CT (Computertomographie)
Bildgebendes Verfahren, das den menschlichen Körper mittels Röntgenstrahlen schichtweise durchstrahlt und die Ergebnisse auf dem Computerbildschirm darstellt. Ermöglicht die genaue Darstellung minimaler Gewebeveränderungen.
C-Zellen
Zellen, die im Schilddrüsengewebe zwischen den Follikeln liegen und das Hormon Calcitonin herstellen.
DNS (Desoxyribonukleinsäure)
Die DNS bildet das genetische Material und ist Träger der Erbanlagen
Feinnadelbiopsie
Einführen einer dünnen Nadel in das Schilddrüsengewebe, um Gewebe zu entnehmen und die Probe im Anschluss auf Krebszellen zu untersuchen. Wird auch Schilddrüsenpunktion genannt.
Follikel
Kugelförmige Bläschen, die aus mehreren Zellen bestehen. In den Schilddrüsenfollikeln werden die Schilddrüsenhormone gebildet und gespeichert.
Follikuläres Karzinom
Krebsgewebe, das sich aus den Follikeln der Schilddrüse entwickelt hat.

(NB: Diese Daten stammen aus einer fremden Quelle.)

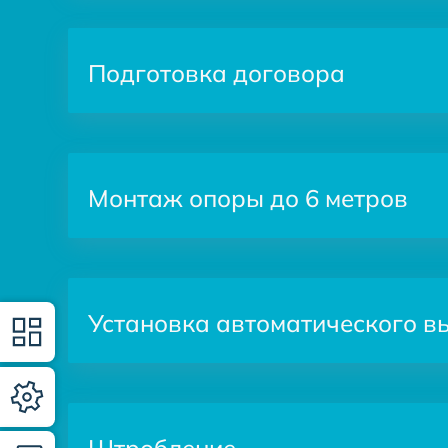
Подготовка договора
Монтаж опоры до 6 метров
Установка автоматического в
Штробление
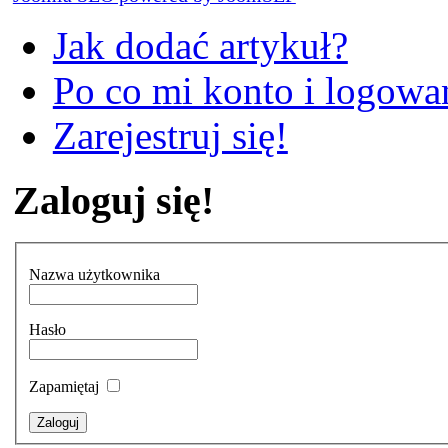
Jak dodać artykuł?
Po co mi konto i logowan
Zarejestruj się!
Zaloguj się!
Nazwa użytkownika
Hasło
Zapamiętaj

Ganzkörperszintigrafie (GKS)
Medizinisches Untersuchungsverfahren, das Restgewebe, Rezidive und Metastasen nach der Aufnahme von radioaktivem Jod mit einer Gammakamera sichtbar macht.
Hirnanhangdrüse (Hypophyse)
Produziert das Hormon TSH, das bei der Steuerung der
Schilddrüsenfunktion mitwirkt. Die Hypophyse bildet eine funktionelle
Einheit mit dem Hypothalamus.
Hormone
Vom Körper selbst produzierte Botenstoffe, die von Drüsen (z. B. Schilddrüse) oder Geweben produziert und direkt in die Blut- oder Lymphbahn abgegeben werden. Sie steuern die Funktion der Organe und beeinflussen die Stoffwechselvorgänge.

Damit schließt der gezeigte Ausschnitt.